Quietly Approaching” and “At Night And At Night” were both written for compilations; Grubbs recalls that the former is the first Gastr song that felt, to him, like it was really developed in the studio, in the sense that it had no relation to what they would do on stage. “The Japanese Room At La Pagode” comes from a split with the avant-garde violinist and composer Tony Conrad, while “20 Songs Less” is actually a 7” from 1993, offered as a single track.

The choice of pieces tells a story, though not in chronological order. “20 Songs Less” is the ninth track in the boxset, but it marks O’Rourke’s very first involvement with Gastr.
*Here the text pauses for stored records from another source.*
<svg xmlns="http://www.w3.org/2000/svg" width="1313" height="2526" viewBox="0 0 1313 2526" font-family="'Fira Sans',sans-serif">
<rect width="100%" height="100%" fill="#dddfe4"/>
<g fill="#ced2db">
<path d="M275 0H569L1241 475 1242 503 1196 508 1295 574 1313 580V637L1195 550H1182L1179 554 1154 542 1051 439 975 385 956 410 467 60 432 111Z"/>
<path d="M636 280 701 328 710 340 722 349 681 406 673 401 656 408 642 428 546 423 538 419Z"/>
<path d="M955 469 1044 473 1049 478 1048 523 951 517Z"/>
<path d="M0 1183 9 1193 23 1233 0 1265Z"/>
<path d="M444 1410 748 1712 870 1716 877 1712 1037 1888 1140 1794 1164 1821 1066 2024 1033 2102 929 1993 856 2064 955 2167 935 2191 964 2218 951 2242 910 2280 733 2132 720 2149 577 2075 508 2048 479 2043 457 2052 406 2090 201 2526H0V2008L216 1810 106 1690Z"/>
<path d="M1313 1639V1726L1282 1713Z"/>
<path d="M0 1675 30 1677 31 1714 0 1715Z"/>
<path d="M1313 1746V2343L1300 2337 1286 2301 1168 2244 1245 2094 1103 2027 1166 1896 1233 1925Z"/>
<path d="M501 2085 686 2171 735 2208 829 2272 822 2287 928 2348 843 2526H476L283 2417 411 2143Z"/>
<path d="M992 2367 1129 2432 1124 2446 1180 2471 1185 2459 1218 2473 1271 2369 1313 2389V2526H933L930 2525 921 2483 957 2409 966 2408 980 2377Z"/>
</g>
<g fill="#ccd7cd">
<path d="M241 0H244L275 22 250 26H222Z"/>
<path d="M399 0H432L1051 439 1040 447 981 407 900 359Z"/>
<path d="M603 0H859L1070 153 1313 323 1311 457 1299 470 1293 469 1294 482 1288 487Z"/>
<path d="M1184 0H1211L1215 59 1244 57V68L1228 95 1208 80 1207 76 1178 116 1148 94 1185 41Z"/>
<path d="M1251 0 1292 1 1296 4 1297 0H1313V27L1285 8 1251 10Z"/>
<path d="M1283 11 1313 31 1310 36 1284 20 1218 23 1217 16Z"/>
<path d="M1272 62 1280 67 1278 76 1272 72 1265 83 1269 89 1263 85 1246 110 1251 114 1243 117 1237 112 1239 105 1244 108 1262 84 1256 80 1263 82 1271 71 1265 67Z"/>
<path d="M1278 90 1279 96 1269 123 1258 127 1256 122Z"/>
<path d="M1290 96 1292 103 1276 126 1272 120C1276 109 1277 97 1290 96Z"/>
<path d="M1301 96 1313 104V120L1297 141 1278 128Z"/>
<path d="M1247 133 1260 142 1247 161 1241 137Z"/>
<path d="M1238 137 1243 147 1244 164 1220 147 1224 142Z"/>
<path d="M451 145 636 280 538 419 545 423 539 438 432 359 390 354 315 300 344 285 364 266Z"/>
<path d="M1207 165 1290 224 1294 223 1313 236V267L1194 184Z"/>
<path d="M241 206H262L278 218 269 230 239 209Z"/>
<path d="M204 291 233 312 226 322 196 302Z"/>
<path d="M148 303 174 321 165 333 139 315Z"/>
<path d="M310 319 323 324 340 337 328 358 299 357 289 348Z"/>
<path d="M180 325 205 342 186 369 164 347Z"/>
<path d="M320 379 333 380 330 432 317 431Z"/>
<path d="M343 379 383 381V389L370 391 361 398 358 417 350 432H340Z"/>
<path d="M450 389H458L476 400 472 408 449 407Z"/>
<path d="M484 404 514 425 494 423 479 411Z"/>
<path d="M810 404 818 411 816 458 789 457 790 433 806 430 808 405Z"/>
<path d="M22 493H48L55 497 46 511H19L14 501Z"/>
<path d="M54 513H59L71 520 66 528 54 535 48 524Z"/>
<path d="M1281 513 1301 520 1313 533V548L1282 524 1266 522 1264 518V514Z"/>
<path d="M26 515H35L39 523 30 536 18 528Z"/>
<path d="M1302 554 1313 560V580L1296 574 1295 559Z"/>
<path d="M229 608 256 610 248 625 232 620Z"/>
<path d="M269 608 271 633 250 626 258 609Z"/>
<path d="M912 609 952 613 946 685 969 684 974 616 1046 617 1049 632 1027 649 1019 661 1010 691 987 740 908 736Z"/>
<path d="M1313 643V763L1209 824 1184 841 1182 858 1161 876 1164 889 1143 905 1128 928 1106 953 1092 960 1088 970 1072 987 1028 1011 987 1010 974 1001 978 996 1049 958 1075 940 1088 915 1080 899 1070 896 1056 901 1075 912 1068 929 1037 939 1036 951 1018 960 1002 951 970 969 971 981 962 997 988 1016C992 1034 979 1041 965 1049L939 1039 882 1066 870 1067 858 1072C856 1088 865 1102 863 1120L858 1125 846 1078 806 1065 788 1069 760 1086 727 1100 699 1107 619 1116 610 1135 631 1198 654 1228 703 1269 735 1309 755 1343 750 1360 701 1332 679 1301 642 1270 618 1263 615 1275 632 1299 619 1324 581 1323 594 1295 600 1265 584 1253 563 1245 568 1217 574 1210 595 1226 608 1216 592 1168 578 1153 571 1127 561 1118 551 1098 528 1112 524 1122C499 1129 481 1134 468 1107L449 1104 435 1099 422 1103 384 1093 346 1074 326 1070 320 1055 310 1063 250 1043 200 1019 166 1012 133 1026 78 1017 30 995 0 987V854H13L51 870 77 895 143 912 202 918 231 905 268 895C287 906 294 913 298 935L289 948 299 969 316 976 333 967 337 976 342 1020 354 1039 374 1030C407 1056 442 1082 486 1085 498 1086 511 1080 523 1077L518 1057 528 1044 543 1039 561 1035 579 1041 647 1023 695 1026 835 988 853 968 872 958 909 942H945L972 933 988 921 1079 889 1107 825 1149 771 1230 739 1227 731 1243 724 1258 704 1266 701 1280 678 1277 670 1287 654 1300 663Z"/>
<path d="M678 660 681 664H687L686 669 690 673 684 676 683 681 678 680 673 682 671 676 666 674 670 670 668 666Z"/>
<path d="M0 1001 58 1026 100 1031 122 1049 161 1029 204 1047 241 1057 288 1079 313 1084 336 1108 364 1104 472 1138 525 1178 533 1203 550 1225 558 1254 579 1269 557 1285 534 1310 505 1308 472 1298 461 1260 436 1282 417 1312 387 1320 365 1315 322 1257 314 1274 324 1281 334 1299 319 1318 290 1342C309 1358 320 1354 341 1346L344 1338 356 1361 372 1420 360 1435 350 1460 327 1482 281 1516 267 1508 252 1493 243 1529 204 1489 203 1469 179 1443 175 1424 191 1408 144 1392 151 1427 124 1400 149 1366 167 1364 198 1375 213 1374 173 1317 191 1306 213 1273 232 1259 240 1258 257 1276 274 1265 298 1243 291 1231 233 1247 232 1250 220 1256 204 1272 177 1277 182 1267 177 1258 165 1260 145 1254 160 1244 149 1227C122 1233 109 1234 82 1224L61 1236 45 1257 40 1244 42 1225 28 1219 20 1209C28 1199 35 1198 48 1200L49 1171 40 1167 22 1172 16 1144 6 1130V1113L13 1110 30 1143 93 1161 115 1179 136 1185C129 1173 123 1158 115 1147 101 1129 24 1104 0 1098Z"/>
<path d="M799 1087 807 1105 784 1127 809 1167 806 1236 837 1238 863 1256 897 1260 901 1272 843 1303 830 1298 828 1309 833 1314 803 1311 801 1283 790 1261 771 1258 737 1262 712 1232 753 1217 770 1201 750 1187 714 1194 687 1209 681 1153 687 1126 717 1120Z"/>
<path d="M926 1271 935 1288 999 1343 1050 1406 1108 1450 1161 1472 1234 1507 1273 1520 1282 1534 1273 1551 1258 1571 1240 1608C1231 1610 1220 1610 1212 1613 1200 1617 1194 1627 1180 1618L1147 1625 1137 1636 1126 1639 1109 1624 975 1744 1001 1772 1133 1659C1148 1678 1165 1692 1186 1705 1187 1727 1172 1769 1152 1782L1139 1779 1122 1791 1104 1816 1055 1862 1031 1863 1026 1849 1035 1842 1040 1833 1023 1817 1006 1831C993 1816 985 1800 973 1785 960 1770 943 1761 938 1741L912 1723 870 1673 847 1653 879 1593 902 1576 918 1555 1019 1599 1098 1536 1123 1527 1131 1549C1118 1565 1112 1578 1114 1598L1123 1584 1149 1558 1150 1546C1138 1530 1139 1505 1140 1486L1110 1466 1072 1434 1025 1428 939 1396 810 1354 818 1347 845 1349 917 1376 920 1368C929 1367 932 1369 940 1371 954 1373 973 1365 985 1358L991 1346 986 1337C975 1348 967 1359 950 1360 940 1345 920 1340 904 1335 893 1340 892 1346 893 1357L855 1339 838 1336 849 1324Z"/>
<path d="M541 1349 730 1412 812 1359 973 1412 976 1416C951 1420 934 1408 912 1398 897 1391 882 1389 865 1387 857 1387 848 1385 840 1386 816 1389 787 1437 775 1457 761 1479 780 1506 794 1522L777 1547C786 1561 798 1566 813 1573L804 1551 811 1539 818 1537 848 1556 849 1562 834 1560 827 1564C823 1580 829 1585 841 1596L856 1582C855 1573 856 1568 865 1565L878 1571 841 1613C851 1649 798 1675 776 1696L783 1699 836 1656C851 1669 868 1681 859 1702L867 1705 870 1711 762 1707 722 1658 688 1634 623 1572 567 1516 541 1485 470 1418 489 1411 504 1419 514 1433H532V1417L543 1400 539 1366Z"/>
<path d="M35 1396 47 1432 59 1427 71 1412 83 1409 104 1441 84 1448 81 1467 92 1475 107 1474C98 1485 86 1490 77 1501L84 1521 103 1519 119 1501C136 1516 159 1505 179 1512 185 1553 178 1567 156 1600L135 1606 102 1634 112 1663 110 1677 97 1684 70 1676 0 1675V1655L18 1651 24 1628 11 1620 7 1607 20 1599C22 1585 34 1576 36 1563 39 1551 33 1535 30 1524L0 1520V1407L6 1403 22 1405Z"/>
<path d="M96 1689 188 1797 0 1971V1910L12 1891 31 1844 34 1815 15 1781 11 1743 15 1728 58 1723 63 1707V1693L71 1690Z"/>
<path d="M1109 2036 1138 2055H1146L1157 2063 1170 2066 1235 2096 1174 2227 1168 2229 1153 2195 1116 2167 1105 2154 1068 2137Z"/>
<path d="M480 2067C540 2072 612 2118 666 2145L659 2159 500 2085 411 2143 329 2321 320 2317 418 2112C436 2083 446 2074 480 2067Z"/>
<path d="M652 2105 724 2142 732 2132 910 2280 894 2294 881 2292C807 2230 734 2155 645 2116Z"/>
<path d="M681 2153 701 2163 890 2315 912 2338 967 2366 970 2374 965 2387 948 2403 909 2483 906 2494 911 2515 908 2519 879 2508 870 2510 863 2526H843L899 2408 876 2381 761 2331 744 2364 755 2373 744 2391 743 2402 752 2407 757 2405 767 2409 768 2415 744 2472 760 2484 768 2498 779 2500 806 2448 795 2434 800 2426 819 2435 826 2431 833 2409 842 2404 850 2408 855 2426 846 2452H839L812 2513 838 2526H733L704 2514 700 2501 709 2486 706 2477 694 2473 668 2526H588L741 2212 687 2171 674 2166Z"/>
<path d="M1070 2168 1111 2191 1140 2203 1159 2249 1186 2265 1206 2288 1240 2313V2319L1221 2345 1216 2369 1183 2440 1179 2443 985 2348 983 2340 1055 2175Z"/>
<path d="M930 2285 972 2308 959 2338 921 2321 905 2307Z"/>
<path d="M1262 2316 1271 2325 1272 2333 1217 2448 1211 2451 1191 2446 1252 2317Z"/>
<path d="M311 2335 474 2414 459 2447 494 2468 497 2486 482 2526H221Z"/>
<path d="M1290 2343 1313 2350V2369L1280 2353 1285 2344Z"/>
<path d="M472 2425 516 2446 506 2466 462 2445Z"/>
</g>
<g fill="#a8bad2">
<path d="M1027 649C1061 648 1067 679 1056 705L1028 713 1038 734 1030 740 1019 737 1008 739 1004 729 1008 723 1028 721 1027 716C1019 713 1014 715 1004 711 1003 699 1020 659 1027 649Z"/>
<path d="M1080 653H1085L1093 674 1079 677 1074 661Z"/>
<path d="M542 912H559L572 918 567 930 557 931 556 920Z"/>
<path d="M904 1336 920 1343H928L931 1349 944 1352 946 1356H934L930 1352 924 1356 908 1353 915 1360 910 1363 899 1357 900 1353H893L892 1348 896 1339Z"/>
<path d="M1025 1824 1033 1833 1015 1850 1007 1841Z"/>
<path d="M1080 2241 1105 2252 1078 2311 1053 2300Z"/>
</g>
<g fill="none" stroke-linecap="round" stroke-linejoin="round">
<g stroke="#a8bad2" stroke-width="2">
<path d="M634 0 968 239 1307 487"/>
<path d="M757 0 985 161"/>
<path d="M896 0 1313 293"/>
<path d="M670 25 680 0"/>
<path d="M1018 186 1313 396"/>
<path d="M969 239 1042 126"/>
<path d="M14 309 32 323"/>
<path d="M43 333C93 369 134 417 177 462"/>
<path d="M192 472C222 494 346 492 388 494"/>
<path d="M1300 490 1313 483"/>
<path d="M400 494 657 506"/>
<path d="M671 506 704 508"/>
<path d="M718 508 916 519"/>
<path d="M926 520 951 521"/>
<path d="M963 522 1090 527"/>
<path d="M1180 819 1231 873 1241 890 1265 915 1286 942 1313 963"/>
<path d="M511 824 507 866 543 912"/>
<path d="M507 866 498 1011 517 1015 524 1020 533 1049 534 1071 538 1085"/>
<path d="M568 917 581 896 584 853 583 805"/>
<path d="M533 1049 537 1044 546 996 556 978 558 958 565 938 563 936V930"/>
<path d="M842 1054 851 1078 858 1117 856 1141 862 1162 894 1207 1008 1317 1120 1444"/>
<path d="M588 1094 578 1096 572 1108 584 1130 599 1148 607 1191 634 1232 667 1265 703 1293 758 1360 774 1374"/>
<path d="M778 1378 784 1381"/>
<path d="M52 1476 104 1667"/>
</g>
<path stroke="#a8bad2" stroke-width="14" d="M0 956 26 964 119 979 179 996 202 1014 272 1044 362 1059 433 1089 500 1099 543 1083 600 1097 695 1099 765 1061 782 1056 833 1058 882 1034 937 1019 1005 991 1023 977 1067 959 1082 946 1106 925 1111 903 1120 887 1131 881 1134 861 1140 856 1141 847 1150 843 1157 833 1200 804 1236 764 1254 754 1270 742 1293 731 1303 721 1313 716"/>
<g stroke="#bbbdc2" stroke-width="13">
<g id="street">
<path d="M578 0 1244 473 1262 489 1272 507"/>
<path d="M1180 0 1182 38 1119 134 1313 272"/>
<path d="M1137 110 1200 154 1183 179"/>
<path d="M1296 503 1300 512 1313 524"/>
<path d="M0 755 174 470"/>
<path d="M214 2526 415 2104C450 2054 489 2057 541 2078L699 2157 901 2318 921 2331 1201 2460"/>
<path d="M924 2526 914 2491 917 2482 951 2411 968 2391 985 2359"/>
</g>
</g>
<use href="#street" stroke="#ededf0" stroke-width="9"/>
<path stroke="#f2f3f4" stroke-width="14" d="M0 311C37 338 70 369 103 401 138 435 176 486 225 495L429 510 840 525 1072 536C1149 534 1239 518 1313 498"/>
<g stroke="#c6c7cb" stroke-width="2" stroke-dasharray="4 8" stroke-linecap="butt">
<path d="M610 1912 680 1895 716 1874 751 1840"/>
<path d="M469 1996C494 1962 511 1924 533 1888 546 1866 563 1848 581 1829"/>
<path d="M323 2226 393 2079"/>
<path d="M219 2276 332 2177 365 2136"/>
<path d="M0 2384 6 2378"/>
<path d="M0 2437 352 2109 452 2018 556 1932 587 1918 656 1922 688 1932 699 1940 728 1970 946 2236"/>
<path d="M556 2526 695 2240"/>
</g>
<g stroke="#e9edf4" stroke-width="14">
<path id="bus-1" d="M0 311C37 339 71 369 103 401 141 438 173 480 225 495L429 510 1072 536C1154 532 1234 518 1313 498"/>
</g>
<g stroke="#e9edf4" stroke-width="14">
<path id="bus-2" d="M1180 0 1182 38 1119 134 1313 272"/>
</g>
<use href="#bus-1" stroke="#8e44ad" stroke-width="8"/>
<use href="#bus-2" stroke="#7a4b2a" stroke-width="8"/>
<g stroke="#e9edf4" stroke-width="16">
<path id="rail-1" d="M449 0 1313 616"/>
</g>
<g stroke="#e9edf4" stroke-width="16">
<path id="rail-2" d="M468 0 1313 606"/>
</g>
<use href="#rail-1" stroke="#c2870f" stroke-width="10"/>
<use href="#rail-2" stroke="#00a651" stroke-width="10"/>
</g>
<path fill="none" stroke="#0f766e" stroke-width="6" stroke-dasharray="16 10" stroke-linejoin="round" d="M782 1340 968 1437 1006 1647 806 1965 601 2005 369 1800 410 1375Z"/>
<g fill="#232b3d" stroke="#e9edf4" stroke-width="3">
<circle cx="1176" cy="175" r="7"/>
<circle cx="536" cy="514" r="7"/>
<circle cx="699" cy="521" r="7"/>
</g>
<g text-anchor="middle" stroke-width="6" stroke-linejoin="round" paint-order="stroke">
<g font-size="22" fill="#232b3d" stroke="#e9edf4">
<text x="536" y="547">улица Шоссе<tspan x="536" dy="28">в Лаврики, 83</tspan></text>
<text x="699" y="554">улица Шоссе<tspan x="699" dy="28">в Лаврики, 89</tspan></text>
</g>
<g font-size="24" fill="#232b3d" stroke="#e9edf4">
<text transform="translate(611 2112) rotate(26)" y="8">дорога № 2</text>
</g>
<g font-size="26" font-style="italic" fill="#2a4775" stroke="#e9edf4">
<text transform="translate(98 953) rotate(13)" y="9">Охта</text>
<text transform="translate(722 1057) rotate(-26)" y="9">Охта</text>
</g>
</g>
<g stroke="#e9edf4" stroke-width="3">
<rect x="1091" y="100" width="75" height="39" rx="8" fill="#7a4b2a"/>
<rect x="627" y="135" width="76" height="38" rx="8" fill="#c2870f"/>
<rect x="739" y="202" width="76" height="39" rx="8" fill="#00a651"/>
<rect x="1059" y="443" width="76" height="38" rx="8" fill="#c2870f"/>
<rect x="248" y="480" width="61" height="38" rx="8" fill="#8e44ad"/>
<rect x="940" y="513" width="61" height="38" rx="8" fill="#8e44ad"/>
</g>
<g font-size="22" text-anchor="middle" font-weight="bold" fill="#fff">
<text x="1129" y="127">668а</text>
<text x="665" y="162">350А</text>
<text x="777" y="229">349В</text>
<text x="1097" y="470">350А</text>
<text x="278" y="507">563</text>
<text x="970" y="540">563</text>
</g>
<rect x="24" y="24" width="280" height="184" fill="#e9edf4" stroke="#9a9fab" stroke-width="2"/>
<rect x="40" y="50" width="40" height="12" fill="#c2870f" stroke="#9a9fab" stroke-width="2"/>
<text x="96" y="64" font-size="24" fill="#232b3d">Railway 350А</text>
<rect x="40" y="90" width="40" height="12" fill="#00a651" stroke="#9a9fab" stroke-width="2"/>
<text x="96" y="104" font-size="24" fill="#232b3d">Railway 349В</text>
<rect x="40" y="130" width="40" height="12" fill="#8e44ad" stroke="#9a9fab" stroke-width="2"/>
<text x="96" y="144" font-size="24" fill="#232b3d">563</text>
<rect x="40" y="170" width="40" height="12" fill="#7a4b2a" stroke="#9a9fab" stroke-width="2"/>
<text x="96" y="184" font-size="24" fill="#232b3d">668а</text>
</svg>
Not only do several of the songs come from their final performance together, but the boxset opens and closes with the first and last songs, respectively, from that performance. There’s a real narrative sense that their story has come full circle, but naturally it’s presented in this abstracted way, intentionally sequenced to feel like a film presenting flashbacks, in Grubbs’ view. 

O’Rourke and Grubbs have both gone on to release scores of albums, both solo and in collaboration with a dizzying array of musicians and artists, in modes ranging from American primitive guitar and electronic abstraction to chamber pop and free jazz. They created lightning in a bottle with Gastr del Sol, however, progenitors of an electroacoustic flux and boundary-breaking acuity that would become a more acceptable mode of music in the years to come. Back then, though, they were the ultimate ‘What do we do with this?’ band. The answer has always been simple: just listen.